Nel 1952 ricevette il Premio Nobel per la Pace, con i proventi del quale fece costruire un intero villaggio per ospitare i malati di lebbra. In questa vicenda, così estesa nel tempo e piena di valori, possiamo tuttavia scegliere un momento centrale e significativo che può guidare ogni medico nel proprio lavoro. In un giorno come tanti, nella foresta tropicale, Schweitzer ricevette una richiesta di aiuto e di intervento. Partì per un viaggio lungo e pericoloso, durante il quale ebbe una sorta di illuminazione:
La sera del terzo giorno, al tramonto, proprio mentre passavamo in mezzo a un branco di ippopotami, mi balzò d’improvviso in mente, senza che me lo aspettassi, l’espressione “reverenza per la vita”. Avevo rintracciato l’idea in cui erano contenute insieme l’affermazione della vita e l’etica (A. Schweitzer, Civiltà ed etica, Edizioni di Comunità. Milano, 1963).

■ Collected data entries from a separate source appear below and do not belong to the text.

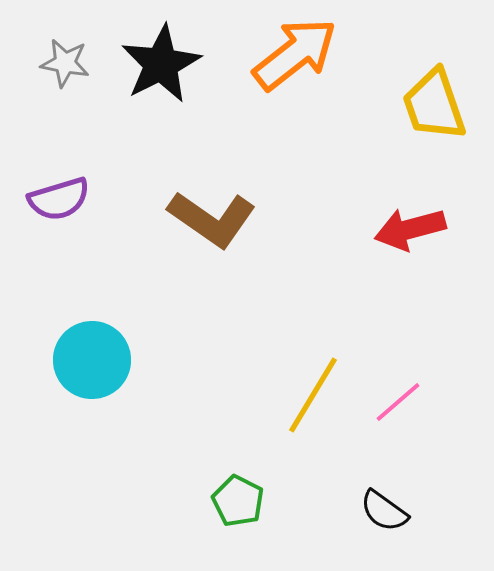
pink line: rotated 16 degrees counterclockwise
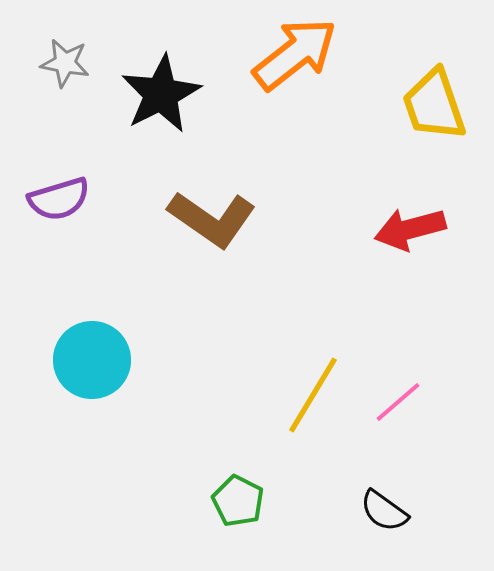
black star: moved 30 px down
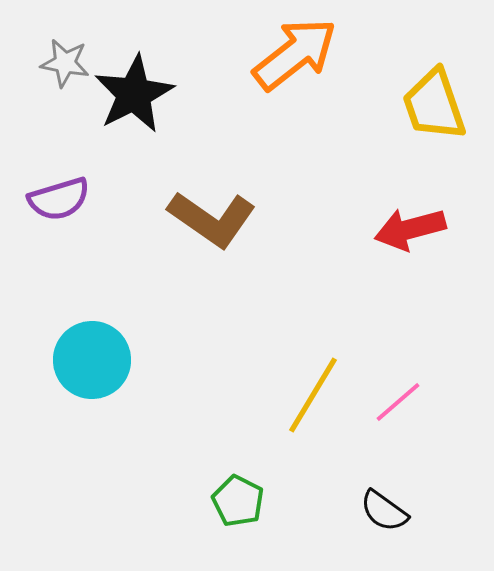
black star: moved 27 px left
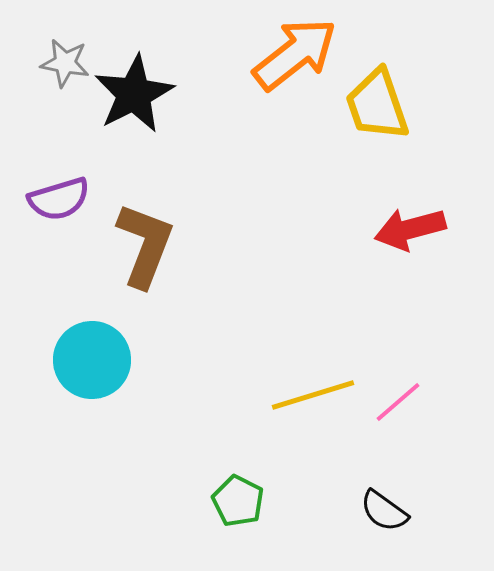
yellow trapezoid: moved 57 px left
brown L-shape: moved 67 px left, 26 px down; rotated 104 degrees counterclockwise
yellow line: rotated 42 degrees clockwise
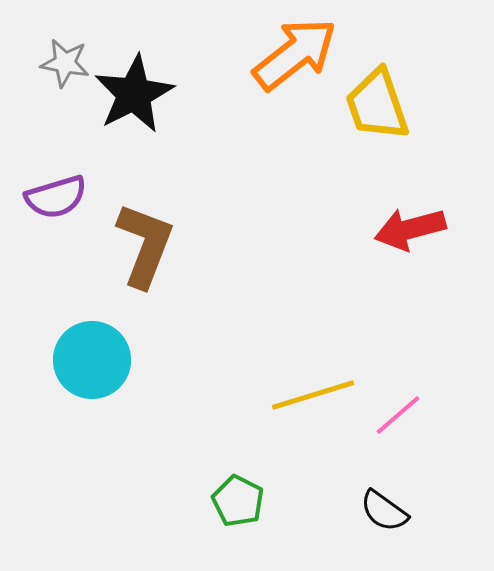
purple semicircle: moved 3 px left, 2 px up
pink line: moved 13 px down
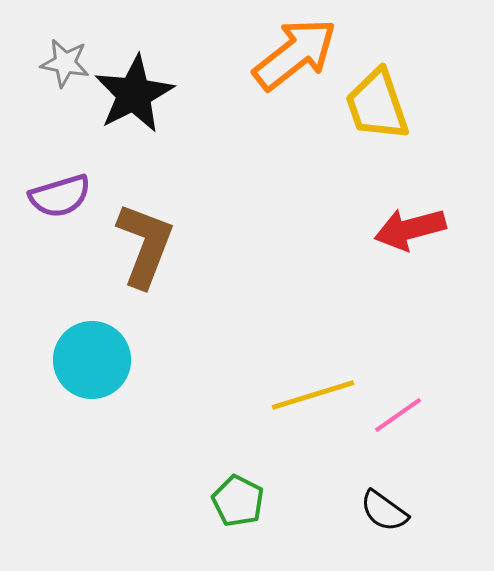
purple semicircle: moved 4 px right, 1 px up
pink line: rotated 6 degrees clockwise
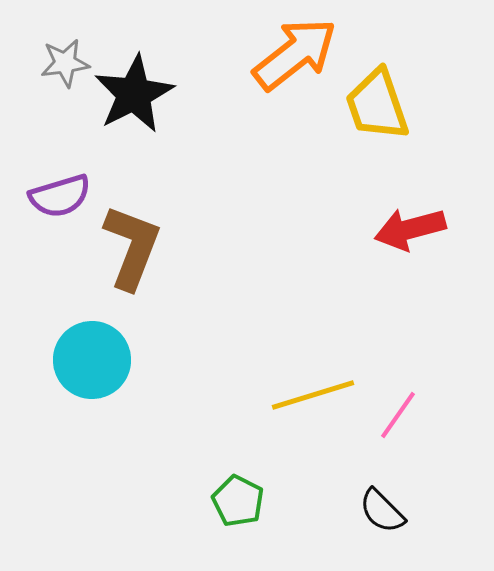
gray star: rotated 18 degrees counterclockwise
brown L-shape: moved 13 px left, 2 px down
pink line: rotated 20 degrees counterclockwise
black semicircle: moved 2 px left; rotated 9 degrees clockwise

Non occorre essere santi o perfetti nella ricerca etica, è sufficiente rispettare la vita di tutti gli esseri viventi e trarre da questa scelta una consolazione morale. La riflessione sui valori portanti dell’etica ha un senso solo se spinge ad interrogarsi su sé stessi. Una modesta, ma insostituibile verità da cui partire per una medicina più umana. Un’arte medica che dovrà apprendere nuovamente a riflettere su sé stessa, altrimenti non sarà più tale. Potrebbe diventare qualcosa di diverso, è già qualcosa di diverso.